The intro to the fourth postsecret book talks a bit about what the artist, Frank, desires this sharing of secrets to initiate/fuel/accomplish. It says that people tend to identify with postcards that they read – a string of the personal variety is gently tugged in them, requesting a stop at the next intersection. We read the confessions of others and think, “yeah, me too…”
It didn’t take me past the second page of my new book to pause on an adult’s scratchy pen over a photograph of a Haloweened little Batman-girl. “I was only 5 the first time I compromised my beliefs in an attempt to impress a boy”
I’ve always done that. Surely at small ages like 5 and 7 and 9 and 11. But also through high school and big time at 18. And even after the new me at 20 and at 21, too. It’s not always religious, we have beliefs and assumptions, a threshhold of preunderstandings that we kinda navigate life by. I think I’ve bent and broken most of mine as I think through the years. And I’m the product of this cycle that I imagine myself, 23, finally removed from.
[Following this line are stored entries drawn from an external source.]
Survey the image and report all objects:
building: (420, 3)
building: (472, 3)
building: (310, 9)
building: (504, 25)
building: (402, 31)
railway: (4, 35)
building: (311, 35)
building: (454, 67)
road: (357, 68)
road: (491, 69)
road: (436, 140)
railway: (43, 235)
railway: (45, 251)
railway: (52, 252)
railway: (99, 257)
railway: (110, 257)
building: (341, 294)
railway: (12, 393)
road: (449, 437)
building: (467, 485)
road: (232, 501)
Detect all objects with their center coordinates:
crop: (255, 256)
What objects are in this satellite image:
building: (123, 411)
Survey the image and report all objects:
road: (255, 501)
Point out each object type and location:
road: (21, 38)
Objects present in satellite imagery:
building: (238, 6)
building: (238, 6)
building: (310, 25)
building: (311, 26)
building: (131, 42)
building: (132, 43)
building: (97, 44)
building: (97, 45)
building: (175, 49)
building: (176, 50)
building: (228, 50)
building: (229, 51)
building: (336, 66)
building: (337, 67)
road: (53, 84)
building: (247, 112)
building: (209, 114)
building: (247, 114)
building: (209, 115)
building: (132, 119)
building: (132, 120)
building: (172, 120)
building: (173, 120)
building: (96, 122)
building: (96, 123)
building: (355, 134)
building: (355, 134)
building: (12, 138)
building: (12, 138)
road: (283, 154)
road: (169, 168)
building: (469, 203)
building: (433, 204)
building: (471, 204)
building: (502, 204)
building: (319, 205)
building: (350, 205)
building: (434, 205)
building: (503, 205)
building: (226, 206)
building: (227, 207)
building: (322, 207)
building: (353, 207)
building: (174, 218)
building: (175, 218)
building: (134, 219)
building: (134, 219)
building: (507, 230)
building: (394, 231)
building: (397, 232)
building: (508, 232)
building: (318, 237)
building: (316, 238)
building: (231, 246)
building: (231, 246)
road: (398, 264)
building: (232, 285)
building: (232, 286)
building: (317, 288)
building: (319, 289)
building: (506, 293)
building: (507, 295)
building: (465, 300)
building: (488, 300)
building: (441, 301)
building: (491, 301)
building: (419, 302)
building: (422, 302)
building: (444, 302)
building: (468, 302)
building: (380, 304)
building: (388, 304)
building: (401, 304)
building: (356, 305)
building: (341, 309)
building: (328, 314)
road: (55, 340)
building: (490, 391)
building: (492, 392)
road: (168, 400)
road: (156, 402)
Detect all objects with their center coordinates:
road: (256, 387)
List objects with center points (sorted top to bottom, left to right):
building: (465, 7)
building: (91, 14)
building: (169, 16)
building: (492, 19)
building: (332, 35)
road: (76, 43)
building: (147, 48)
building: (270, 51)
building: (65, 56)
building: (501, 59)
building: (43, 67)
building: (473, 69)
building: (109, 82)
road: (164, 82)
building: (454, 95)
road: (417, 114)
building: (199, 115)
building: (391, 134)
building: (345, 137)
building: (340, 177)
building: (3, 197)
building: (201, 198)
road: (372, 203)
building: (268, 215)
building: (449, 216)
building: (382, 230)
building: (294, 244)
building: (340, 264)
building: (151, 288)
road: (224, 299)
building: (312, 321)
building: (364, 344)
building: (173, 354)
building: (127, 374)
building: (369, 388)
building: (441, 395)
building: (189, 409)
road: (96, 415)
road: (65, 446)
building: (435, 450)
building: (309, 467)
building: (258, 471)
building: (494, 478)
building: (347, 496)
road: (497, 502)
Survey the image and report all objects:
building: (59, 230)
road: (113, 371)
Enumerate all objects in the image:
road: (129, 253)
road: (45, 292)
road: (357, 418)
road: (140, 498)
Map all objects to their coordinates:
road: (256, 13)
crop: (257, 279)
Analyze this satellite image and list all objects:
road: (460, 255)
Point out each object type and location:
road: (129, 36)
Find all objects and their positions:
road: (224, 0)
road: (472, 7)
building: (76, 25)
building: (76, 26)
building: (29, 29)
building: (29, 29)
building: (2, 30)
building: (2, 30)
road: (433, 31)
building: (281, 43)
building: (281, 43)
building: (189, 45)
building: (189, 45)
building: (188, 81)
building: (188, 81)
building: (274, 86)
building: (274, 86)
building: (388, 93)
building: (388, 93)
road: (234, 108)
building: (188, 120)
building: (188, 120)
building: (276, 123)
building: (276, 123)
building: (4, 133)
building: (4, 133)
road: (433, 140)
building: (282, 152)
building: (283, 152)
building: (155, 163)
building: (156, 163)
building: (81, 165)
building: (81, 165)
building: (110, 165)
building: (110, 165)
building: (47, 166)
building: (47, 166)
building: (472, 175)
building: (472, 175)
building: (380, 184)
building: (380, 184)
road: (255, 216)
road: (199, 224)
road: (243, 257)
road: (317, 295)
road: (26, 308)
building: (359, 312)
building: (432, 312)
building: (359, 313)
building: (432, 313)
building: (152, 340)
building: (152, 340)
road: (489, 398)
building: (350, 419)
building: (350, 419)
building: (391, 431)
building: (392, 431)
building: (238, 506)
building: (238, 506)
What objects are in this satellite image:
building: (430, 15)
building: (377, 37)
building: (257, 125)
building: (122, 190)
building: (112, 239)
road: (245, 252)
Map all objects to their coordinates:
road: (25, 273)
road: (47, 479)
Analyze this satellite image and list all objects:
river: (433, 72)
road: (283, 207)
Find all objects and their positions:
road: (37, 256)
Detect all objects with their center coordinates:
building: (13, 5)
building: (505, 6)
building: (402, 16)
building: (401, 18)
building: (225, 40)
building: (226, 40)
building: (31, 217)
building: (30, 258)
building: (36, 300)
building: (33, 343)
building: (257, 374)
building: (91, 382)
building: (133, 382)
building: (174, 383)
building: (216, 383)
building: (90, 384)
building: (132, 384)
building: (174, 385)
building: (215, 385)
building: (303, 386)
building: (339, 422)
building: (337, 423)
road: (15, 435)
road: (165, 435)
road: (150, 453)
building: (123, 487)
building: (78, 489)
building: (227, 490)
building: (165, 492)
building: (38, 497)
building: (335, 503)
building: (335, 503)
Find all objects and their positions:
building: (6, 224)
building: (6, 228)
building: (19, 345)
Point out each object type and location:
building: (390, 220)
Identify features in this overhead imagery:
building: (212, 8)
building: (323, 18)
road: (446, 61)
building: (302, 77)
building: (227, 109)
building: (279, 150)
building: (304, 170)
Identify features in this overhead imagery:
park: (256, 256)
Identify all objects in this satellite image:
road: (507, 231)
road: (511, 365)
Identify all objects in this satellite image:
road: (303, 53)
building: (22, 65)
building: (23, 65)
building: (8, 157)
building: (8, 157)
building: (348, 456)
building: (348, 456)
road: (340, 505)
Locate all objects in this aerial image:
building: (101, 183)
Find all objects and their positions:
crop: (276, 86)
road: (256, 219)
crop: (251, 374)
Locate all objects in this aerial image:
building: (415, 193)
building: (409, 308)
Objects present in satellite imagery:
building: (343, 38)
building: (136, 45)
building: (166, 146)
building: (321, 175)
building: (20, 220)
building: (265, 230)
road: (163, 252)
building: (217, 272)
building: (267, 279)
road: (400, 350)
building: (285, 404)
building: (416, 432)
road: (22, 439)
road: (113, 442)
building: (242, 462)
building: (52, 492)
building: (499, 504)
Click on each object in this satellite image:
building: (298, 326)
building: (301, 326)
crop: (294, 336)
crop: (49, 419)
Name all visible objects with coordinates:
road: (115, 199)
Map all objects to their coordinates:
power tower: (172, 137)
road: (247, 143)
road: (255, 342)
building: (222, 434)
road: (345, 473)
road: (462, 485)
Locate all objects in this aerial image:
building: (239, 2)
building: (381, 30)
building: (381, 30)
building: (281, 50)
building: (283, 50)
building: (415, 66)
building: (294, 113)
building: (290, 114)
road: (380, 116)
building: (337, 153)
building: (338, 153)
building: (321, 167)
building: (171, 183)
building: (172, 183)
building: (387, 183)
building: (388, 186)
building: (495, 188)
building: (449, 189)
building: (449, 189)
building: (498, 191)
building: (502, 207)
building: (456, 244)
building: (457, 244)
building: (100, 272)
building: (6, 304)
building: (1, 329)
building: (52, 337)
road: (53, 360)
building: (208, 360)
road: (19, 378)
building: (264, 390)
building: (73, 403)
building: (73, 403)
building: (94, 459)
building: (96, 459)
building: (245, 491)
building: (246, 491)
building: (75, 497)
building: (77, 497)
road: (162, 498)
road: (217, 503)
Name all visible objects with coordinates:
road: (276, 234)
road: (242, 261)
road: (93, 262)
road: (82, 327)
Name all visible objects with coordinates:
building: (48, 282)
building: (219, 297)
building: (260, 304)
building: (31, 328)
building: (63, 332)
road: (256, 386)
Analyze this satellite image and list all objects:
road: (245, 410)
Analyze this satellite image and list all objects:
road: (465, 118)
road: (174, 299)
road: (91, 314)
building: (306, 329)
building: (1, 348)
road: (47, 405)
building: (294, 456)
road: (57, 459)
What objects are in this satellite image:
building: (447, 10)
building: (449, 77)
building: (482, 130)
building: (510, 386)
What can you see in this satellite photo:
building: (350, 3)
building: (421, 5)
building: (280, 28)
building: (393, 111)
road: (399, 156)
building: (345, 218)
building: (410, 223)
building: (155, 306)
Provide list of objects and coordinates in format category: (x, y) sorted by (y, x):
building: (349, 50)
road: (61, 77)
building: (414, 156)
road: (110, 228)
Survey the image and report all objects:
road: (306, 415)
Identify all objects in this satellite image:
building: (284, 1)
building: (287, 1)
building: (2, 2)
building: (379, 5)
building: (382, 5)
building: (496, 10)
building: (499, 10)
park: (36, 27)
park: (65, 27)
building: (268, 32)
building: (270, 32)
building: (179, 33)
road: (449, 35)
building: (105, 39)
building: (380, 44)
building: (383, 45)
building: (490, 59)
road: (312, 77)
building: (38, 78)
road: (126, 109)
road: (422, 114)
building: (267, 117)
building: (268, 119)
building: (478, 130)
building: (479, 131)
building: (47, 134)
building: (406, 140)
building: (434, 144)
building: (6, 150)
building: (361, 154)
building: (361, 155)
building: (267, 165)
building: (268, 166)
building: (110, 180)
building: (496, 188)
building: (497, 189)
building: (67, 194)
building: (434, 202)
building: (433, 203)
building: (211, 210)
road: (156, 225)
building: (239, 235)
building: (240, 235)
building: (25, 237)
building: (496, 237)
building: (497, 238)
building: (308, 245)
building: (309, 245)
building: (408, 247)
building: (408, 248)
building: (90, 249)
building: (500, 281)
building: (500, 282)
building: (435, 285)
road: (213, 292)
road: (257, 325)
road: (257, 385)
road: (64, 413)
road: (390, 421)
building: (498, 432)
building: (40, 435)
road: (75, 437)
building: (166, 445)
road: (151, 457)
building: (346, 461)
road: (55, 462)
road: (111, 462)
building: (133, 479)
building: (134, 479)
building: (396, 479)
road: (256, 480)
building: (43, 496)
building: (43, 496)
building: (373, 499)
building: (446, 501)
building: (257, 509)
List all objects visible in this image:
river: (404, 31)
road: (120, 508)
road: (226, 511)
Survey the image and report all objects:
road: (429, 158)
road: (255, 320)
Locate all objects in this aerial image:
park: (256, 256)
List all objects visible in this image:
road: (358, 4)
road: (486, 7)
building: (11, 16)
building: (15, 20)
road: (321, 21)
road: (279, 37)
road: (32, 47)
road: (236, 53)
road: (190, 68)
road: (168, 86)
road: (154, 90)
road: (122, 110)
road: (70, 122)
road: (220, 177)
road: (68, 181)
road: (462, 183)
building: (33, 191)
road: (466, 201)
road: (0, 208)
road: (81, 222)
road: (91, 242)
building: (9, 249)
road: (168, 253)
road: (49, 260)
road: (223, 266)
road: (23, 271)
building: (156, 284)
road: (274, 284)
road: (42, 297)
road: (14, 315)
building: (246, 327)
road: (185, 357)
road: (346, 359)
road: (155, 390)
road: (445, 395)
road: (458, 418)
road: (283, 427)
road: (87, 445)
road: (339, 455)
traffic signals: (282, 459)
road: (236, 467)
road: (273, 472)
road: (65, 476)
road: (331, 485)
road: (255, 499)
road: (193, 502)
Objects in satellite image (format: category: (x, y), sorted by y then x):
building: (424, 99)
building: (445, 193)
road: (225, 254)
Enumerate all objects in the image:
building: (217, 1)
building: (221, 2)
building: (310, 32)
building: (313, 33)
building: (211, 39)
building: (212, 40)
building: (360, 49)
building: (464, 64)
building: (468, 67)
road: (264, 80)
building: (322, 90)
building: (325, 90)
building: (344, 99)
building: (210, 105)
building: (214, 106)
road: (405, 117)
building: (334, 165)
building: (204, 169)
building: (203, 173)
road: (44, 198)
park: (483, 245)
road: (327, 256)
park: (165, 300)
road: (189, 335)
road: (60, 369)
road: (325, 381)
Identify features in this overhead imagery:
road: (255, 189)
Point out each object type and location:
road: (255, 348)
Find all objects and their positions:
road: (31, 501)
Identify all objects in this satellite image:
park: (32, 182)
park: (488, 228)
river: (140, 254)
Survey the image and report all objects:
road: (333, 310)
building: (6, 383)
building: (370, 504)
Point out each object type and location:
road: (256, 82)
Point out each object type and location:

In scores of shameless college visits to play soccer on scholarship, there was compromise to get me home. After the longest game of red-or-black in that old house in Eastown, there was bloody, heartbreaking compromise pouring out the open window with every gust of wind. It only takes a second to justify what he may mean. And then, somehow, he just never does. But the scars of compromise build their thick, smooth tissue over the consequences anyway.
Sure, I wish I could take some of it back, but my scars won’t leave my skin. The change I can make lies in patterns. And my patterns don’t compromise like that anymore.